Cartography of COVID-19 Scientific Literature


Code on Github   Watch Visualization


By Dario Rodighiero

MIT CWS, metalab (at) harvard, berkman klein center for internet and society, USA

Network visualizations are useful instrument to have a distant view from a subject. This visualization was created to see the scientific community behind the COVID-19. Who are they? When did they begin to being involved? With whom do they work? Which are their specializations?


Using the open-source database COVID‑19 Open Research Dataset (CORD‑19) released on July 1, 2020 by the Allen Institute for AI, scientific articles are grouped by authors and analyzed with methods of Natural Language Processing. The result is a metric of lexical similarity between authors, which enabled to space out the scientific community as a network where two authors that use the same vocabulary are next to each other. (More information about the method on this article titled Mapping as a Contemporary Instrument for Orientation in Conferences).


Check the cartography at this URL. After a few seconds needed to stabilize forces, a network composed by the major authors working on the COVID-19 subject is visible. The elevation map in yellow points out as peaks the most active areas of research. When two close authors have at least a common keyword, that is visible between them with a font size that reflects the edge’s weight. By moving over an author, the relative network of peers is highlighted as well as the keywords that define his/her profile. The left panel shows a few author’s information with the most relevant keywords, the nationality of his/her community, and the publication years. On the top right a search function to find a specific author.

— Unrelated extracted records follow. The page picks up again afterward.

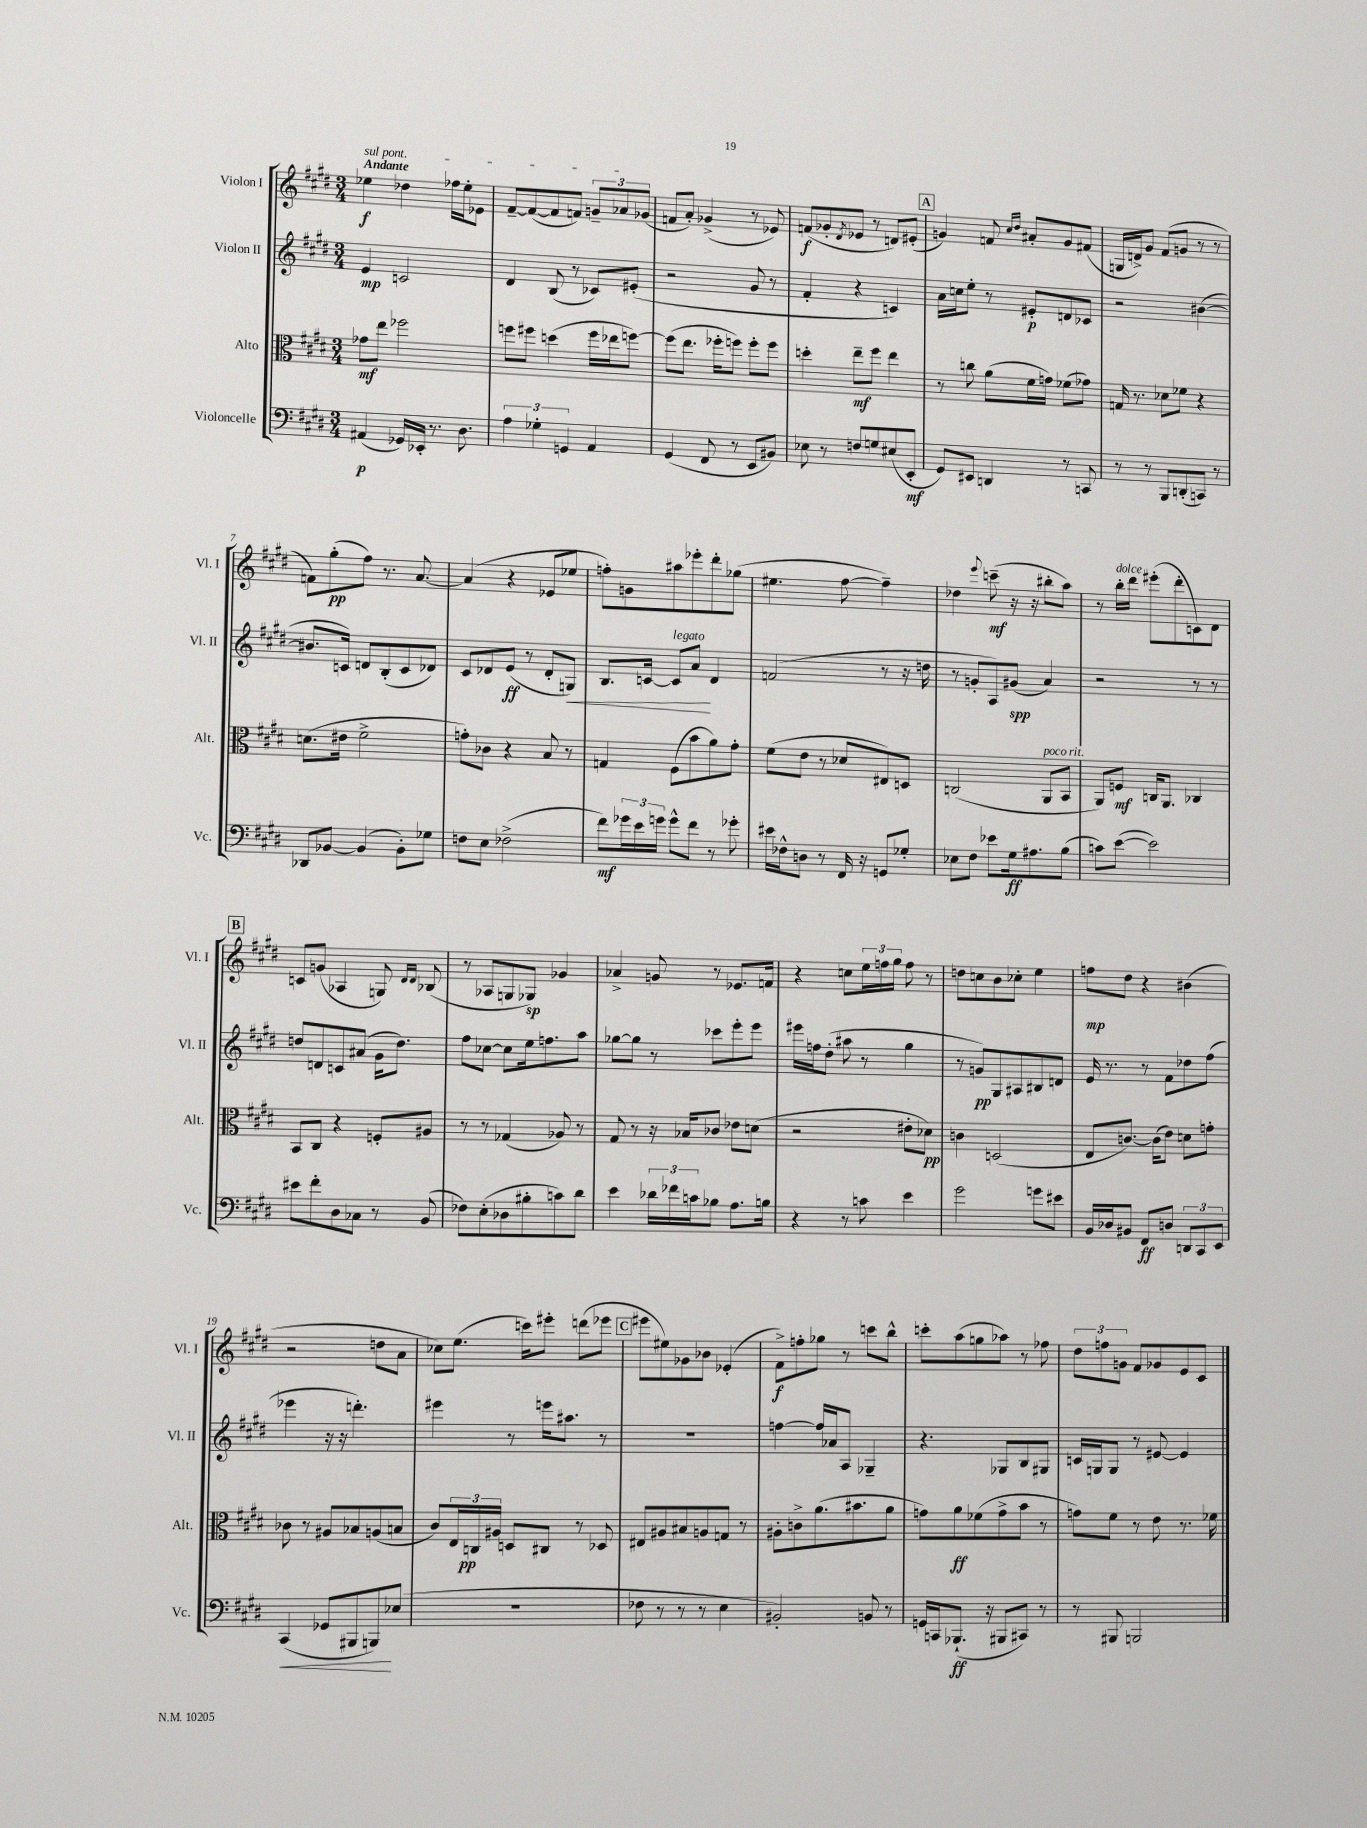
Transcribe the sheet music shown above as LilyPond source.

<<
\new StaffGroup <<
\new Staff = "s0" \with { instrumentName = "Violon I" shortInstrumentName = "Vl. I" } {
    \clef treble \key e \major \numericTimeSignature \time 3/4 \tempo "Andante"
    \once \override TextSpanner.bound-details.left.text = \markup { \italic "sul pont." } ees''4\f\startTextSpan des''4 fes''16 ees''16-. ees'8 |
    fis'8~-- fis'8~( fis'8 f'8) \tuplet 3/2 { g'8-- aes'8 ges'8\stopTextSpan( } |
    f'8 a'8-.) ges'4->( r8 ees'8) |
    f'8\f( ges'8-. \acciaccatura { dis'8 } ees'8 r8 d'8) eis'8-.( |
    \mark \markup { \box "A" } g'4) f'8 \grace { cis''16 dis''16 } ais'8-. g'8 fis'8( |
    g16 d'16->) gis'8 fis'8( g'8 r8 r8 |
    f'8) gis''8-.\pp( fis''8) r8. a'8.~ |
    a'4( r4 ees'8 ees''8 |
    f''8-.) g'8 ais''8 ees'''8-. dis'''8-. ges''8( |
    eis''4. fis''8~ fis''4--) |
    des''4 \appoggiatura { e'''8 } c'''8--\mf( r16 r16 bis''8-. a''8) |
    r8 b''16-.^\markup { \italic "dolce" } dis'''16 eis'''8-.( dis'''8-. c'8) dis'8 |
    \mark \markup { \box "B" } c'8 g'8( aes4 g8) \grace { dis'16 dis'16 } bes8( |
    r8 aes8 g8 ges8\sp) ges'4 |
    aes'4-> g'8 r8 ees'8. f'16 |
    r4 c''8 \tuplet 3/2 { e''16 f''16 gis''16 } f''8 r8 |
    d''8 c''8 b'8 ces''8-. e''4 |
    f''8\mp dis''8 r4 bis'4( |
    r2 d''8 a'8 |
    ces''8) e''8.( c'''16) eis'''8-. d'''8( ees'''8 |
    \mark \markup { \box "C" } eis'''8 eis''8) ges'8 bes'8 ees'4-.( |
    fis'8->\f) f''8-. ges''8 r8 c'''8 b''8-^ |
    c'''8-. a''8( g''8 aes''8) r8 fes''8 |
    \tuplet 3/2 { dis''8 f''8 g'8 } fis'8 ges'8 e'8 cis'8 \bar "|." |
}
\new Staff = "s1" \with { instrumentName = "Violon II" shortInstrumentName = "Vl. II" } {
    \clef treble \key e \major \numericTimeSignature \time 3/4
    e'4\mp c'2 |
    dis'4 b8( r8 ces'8) eis'8-.( |
    r2 gis'8 r8 |
    fis'4-. r4 c'4) |
    \mark \markup { \box "A" } a'16 c''16 e''8-. r8 eis'8-.\p d'8 ces'8 |
    r2 bis'4~( |
    bis'8. c'16) d'8 b8-.( c'8 des'8) |
    cis'8 des'8 e'8\ff( r8 des'8-. g8\<) |
    b8. c'16~ c'8^\markup { \italic "legato" } a'8\! dis'4 |
    f'2( r8 r16 d''16 |
    r8 g'8-. a8) gis'8\spp( a'4) |
    r2 r8 r8 |
    \mark \markup { \box "B" } d''8 d'8 c'8 ais'8( gis'16 d''8.) |
    fis''8 ces''8~ ces''8 e''16 f''8. a''8 |
    ges''8~ ges''8 r8 ces'''8 e'''8-. e'''8 |
    eis'''16 f''16 dis''8-.( ais''8 r8 gis''4 |
    r8 g'8\pp) gis8 ais8 bis8 d'8 |
    e'16 r8. r8 fis'8 des''8 fis''8( |
    ees'''4 r16 r16 d'''4.-.) |
    eis'''4 r8 e'''16 ais''8. r8 |
    \mark \markup { \box "C" } R2. |
    f''4~ f''16 aes'16 a8 ges4-- |
    r4. ges8 b8 gis8 |
    c'16 g16 g8 r8 eis'8~ eis'4 \bar "|." |
}
\new Staff = "s2" \with { instrumentName = "Alto" shortInstrumentName = "Alt." } {
    \clef alto \key e \major \numericTimeSignature \time 3/4
    ges'8\mf e''8 fes''2 |
    f''8 fis''8 d''4( fis''16 ees''16 f''8~) |
    f''8( e''8. fes''16-. f''8) f''8-. f''8 |
    d''4-. e''8--\mf fis''8 e''4 |
    \mark \markup { \box "A" } r8 c''8 a'8( fis'16 g'16) fes'8( ges'8) |
    g16 r8. des'8 fes'8 r4 |
    d'8.( eis'16 fis'2-> |
    g'8-.) ces'8 r4 b8 r8 |
    g4 fis8( b'8 a'8) gis'8-. |
    fis'8( e'8 r8 des'8 eis8) d8 |
    c2( a,8^\markup { \italic "poco rit." } b,8 |
    a,8) f8\mf c16 a,8. ces4 |
    \mark \markup { \box "B" } b,8 cis8 r4 f8-. ais8 |
    r8 r8 ges4( aes8) r8 |
    gis8 r8 r16 bes16 ces'8 ees'8 d'8( |
    r2 eis'8-. des'8\pp) |
    c'4 d2( |
    e8 c'8.~) c'16( e'8) d'8 g'8-. |
    ces'8 r8 ais8 bes8 a8( b8 |
    cis'8) \tuplet 3/2 { e16 c16\pp ais16 } d8 cis8 r8 des8 |
    \mark \markup { \box "C" } eis8 ais8 bis8 a8 g8 r8 |
    ais8-. c'8-> a'8.( bis'8. a'8 |
    g'8) a'8\ff fes'8( g'8-> b'8 r8 |
    g'8) fis'8 r8 e'8 r8. fes'16 \bar "|." |
}
\new Staff = "s3" \with { instrumentName = "Violoncelle" shortInstrumentName = "Vc." } {
    \clef bass \key e \major \numericTimeSignature \time 3/4
    ais,4\p( ges,16) ees,16-. r8. dis8. |
    \tuplet 3/2 { a4 ges4-. g,4 } a,4 |
    gis,4( fis,8 r8 e,8 bis,8) |
    ees8 r8 f8 g8 eis8( e,8-.\mf |
    \mark \markup { \box "A" } gis,8) eis,8 d,4 r8 c,8 |
    r8 r8 b,,8 d,8-.( c,8) r8 |
    des,8 bes,8~ bes,4( bes,8-.) ges8 |
    f8 e8 fes2->( |
    fis'8\mf) \tuplet 3/2 { ges'16 e'16 g'16 } g'8-^ fis'8 r8 ges'8-. |
    eis'16 fes16-^ d8 r8 fis,16 r16 g,8 ges8-. |
    ees8 fis8 ees'8 gis16\ff ais8. b8( |
    c'8) e'8~( e'2) |
    \mark \markup { \box "B" } eis'8 fis'8-. dis8 ces8 r8 b,8( |
    fes8) e8-.( des8 bis8-. c'8) dis'8 |
    e'4 \tuplet 3/2 { des'16 fes'16 c'16 } bes8 a8. b16 |
    r4 r8 c'8 e'4 |
    gis'2 g'8 eis'8 |
    b,16 des16 bis,8 fis,8\ff d8 \tuplet 3/2 { d,8 cis,8 e,8 } |
    cis,4\<( ges,8 bis,,8 b,,8\!) ees8( |
    R2. |
    \mark \markup { \box "C" } fes8 r8 r8 r8 e4 |
    bis,2-.) b,8 r8 |
    g,16 c,16 bes,,8.-!\ff( r16 bis,,8 cis,8) r8 |
    r8 bis,,8 b,,2 \bar "|." |
}
>>
>>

The project started during the Digital Humanities Conference 2019 with the spirit to create the cartography of the DH community. At that moment, it was priceless the contribution of Daniele Guido (University of Luxembourg), Philippe Rivière (Visiocarto), and Stephan Risi (MIT).
This version has been improved thanks to Eveline Wandl-Vogt from Austrian Academy of Sciences and Elian Carsenat NamSor. The data about nationality / country of origin / ethnicity or diaspora are generated through the NamSor algorithm (NamSor API v2.0.9B02) ; NamSor is not 100% accurate, and accuracy is in range 85%-95% so name origin inference introduces potential bias and error; for privacy reason, the data is presented at an aggregate level; also privacy-related, individuals can suggest corrections to inferred origin in diaspora.csv file, or out-out if they wish; although this inferred data is not perfect, both nationality and university affiliation are missing from the original CORD-19 data set and visualizing this data can give further insights on the literary production.